— TASK REQUIREMENTS —
Reproduce the records below exactly, leaving their images out.

[Version difference data]
=== Section Start ===
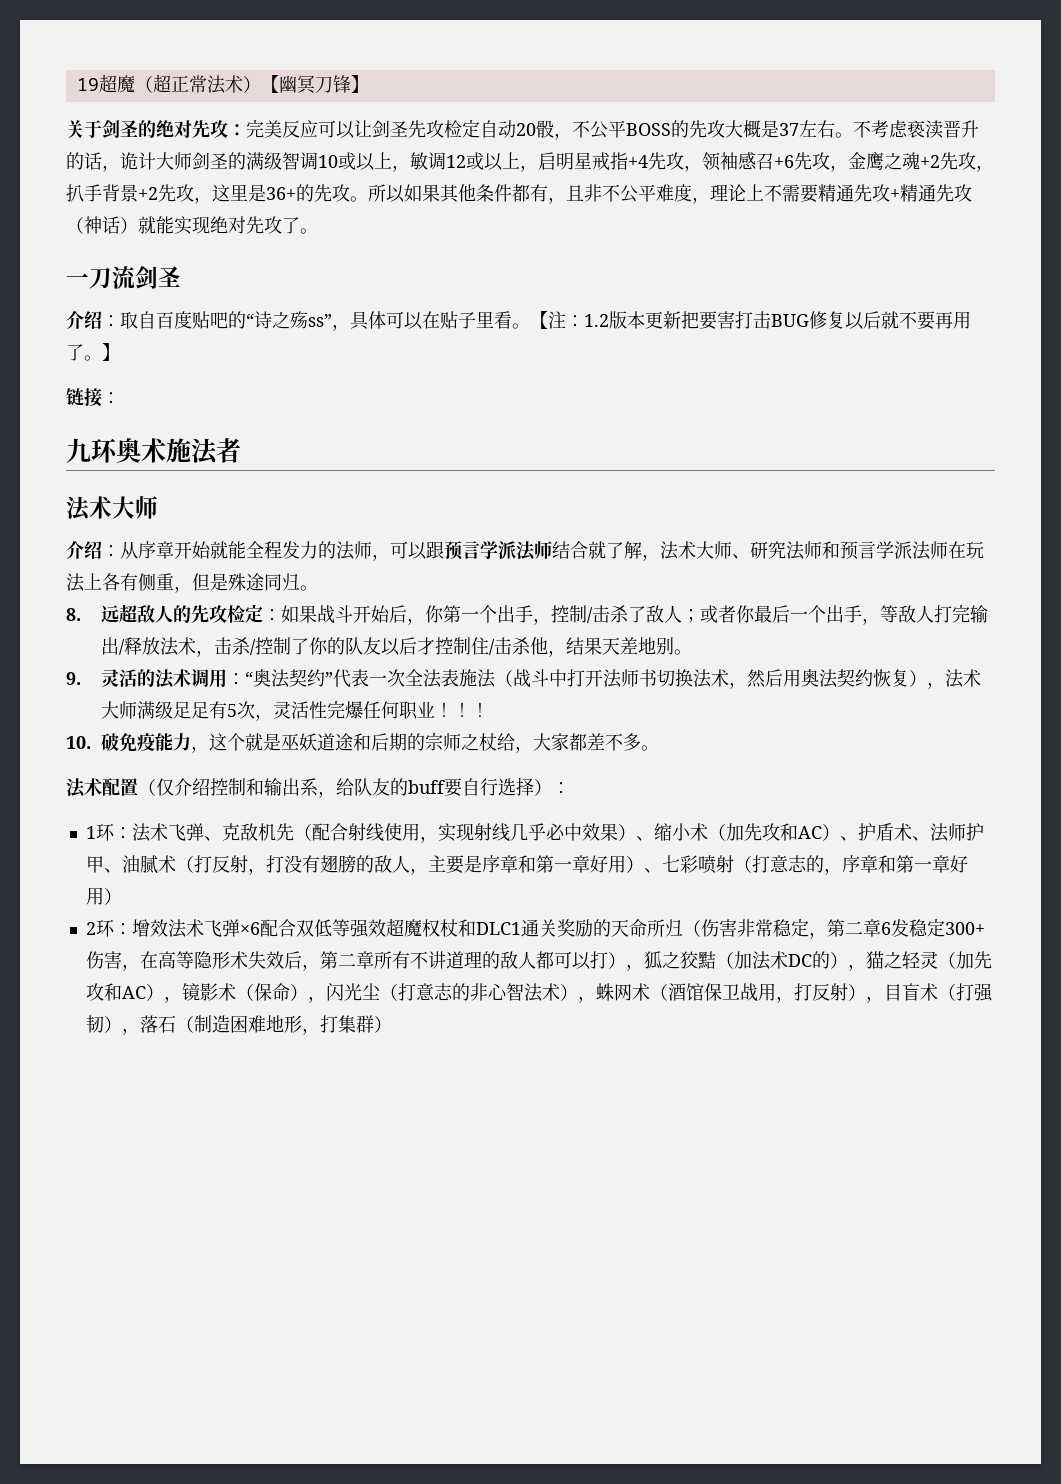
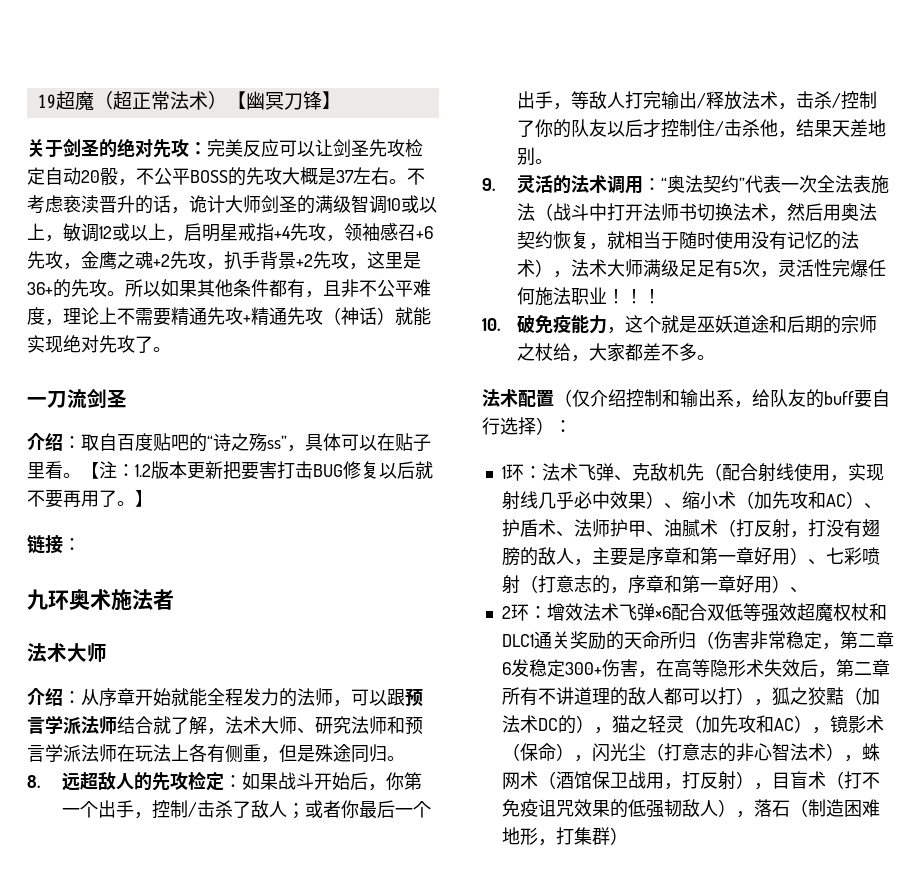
(910, 678) none -> [589,231,860,250] [517,259,536,277] ，就相当于随时使用没有记忆的法术
(400, 710) none -> [535,287,572,306] 施法
(122, 896) none -> [789,587,808,593] 、
[973,983,993,1002] [85,1015,104,1033] 强韧 -> [861,772,880,789] [501,799,718,818] 不免疫诅咒效果的低强韧敌人

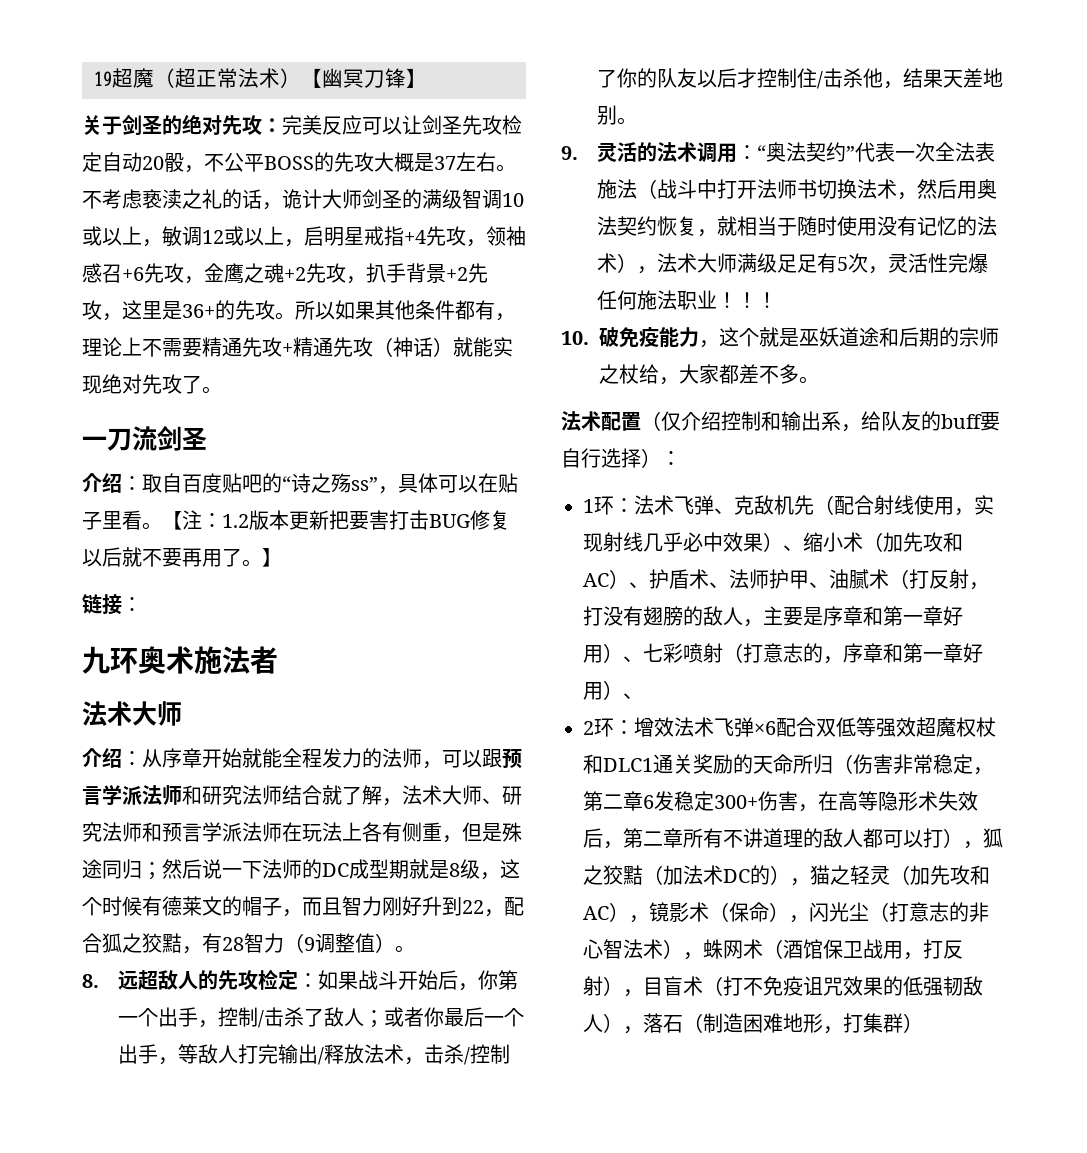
[99,195,135,213] 晋升 -> [182,189,222,209] 之礼
[323,279,431,297] [27,307,63,326] 且非不公平难度， -> (515, 317) none
(117, 725) none -> [182,785,282,805] 和研究法师
(387, 753) none -> [142,859,520,880] [82,896,524,917] [82,933,395,954] ；然后说一下法师的DC成型期就是8级，这个时候有德莱文的帽子，而且智力刚好升到22，配合狐之狡黠，有28智力（9调整值）

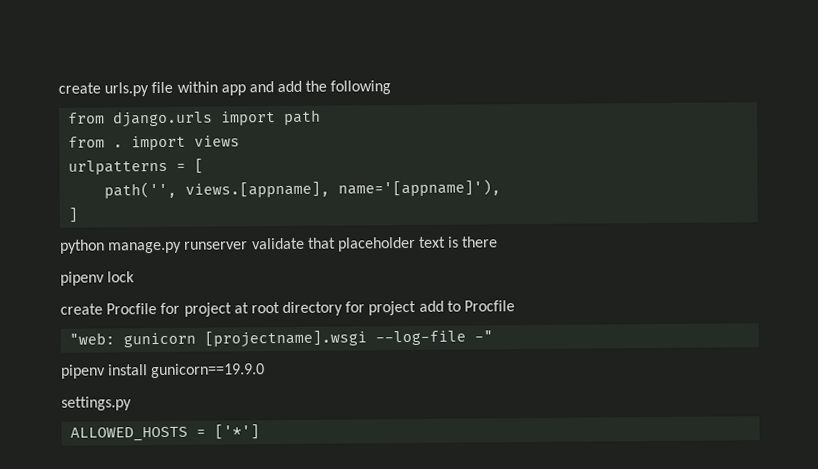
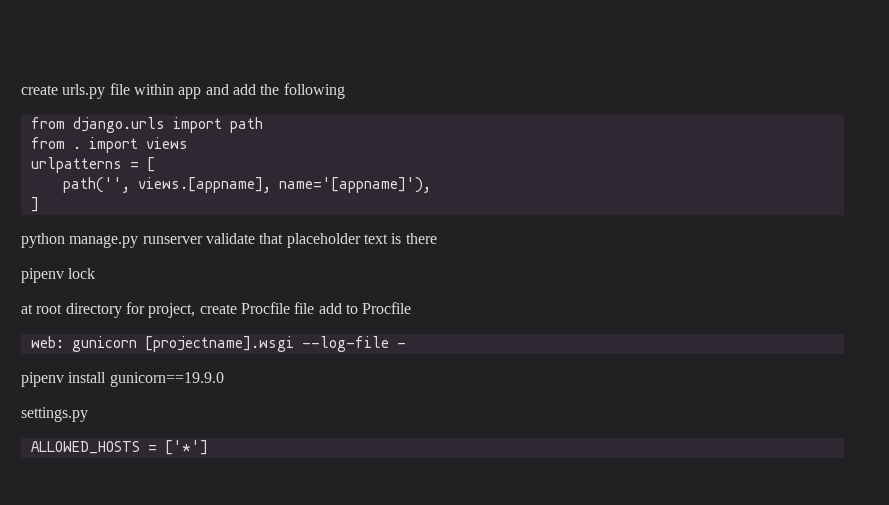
[60,300,417,317] create Procfile for project at root directory for project -> [21,302,315,318] at root directory for project, create Procfile file
[69,332,116,345] "web: -> [30,336,64,348] web:
[474,330,494,342] -" -> [396,342,406,348] -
=== Section End ===
— EXERCISE ANSWER —
(910, 678) none -> [589,231,860,250] [517,259,536,277] ，就相当于随时使用没有记忆的法术
(400, 710) none -> [535,287,572,306] 施法
(122, 896) none -> [789,587,808,593] 、
[973,983,993,1002] [85,1015,104,1033] 强韧 -> [861,772,880,789] [501,799,718,818] 不免疫诅咒效果的低强韧敌人

[99,195,135,213] 晋升 -> [182,189,222,209] 之礼
[323,279,431,297] [27,307,63,326] 且非不公平难度， -> (515, 317) none
(117, 725) none -> [182,785,282,805] 和研究法师
(387, 753) none -> [142,859,520,880] [82,896,524,917] [82,933,395,954] ；然后说一下法师的DC成型期就是8级，这个时候有德莱文的帽子，而且智力刚好升到22，配合狐之狡黠，有28智力（9调整值）

[60,300,417,317] create Procfile for project at root directory for project -> [21,302,315,318] at root directory for project, create Procfile file
[69,332,116,345] "web: -> [30,336,64,348] web:
[474,330,494,342] -" -> [396,342,406,348] -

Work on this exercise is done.